One aspect of staff notation is that serves two masters:  first and foremost it gives the musician the notes to play and the duration to play them.  Secondly, and arguably as important, it reveals the harmonic relationships.  

By means of a contrasting example, I suggest you look at guitar tabulature (tab).  It tells the player where to put his fingers, but reveals NOTHING about the harmonic structure and tonality.  TAB is an example of a positional notation system that if anything obfuscates what's actually going on in the music.
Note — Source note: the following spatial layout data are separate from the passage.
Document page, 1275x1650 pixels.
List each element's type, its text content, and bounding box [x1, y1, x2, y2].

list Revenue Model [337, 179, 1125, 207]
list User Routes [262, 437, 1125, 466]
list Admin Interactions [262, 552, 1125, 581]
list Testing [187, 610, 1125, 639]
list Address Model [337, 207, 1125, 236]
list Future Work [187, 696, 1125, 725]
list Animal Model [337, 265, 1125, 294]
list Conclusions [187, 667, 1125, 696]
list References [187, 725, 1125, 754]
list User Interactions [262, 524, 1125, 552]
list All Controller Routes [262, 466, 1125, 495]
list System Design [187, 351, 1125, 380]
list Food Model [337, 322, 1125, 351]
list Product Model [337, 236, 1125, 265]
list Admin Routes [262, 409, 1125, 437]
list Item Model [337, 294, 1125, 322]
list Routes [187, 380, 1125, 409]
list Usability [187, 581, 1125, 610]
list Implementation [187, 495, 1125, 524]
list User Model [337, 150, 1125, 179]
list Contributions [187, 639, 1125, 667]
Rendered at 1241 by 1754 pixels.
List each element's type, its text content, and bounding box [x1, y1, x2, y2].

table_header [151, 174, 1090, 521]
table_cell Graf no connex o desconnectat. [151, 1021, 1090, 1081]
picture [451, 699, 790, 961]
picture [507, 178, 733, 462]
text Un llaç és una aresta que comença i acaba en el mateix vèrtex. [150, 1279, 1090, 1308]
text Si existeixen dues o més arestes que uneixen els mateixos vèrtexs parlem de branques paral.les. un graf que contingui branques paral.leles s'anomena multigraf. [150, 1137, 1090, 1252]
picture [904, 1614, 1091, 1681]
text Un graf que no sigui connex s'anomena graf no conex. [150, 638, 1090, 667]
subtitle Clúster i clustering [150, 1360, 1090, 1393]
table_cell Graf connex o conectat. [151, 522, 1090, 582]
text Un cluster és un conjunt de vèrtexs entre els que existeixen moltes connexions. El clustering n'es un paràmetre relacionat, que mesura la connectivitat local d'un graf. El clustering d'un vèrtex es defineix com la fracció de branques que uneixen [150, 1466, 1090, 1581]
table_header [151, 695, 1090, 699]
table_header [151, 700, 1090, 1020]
So what happens in your notation when you have a sloppy transcriber?  What about ledger lines?  What happens when the tempo is very fast, and the reader has to differentiate between twelve different locations instead of 9?  In standard notation, we have a key signature that tells us up front which are the "default" sharps and flats.  When reading music that has a key signature, the accidentals "fall out" of the staff and we don't really have to think about them...In fact, because sharps and flats in the staff only indicate places where we're jumping out of key, they are the exception, and fairly rare, and we can then see very clearly and easily that some exceptional transition is coming up.  By contrast, in your notataion ALL of the accidentals are special...which means none are special.

What you're trying to do is interesting, but it can be characterized as trying to "pivot on the wrong axis in the data."  Imagine, if you will, a hardware store nut-and-bolt shelf. How is it organized?  Almost universally, it is organized by function/type as the primary sorting, and by size as the secondary sorting.  You walk in there knowing you need a lag bolt, and when you get to the lag bolts you easily find the 3 inch bolt.  Why isn't it organized the other way around, by size THEN by type?   Because 250 years of usability testing has shown that function.type.size is the natural sort order for people needing fasteners.

So here in this new staff system of yours, you're doing much the same thing.  You're taking a note that was primarily categorized in terms of function, and recategorizing it in terms of size.  That simply doesn't conform to the way people USE the notes.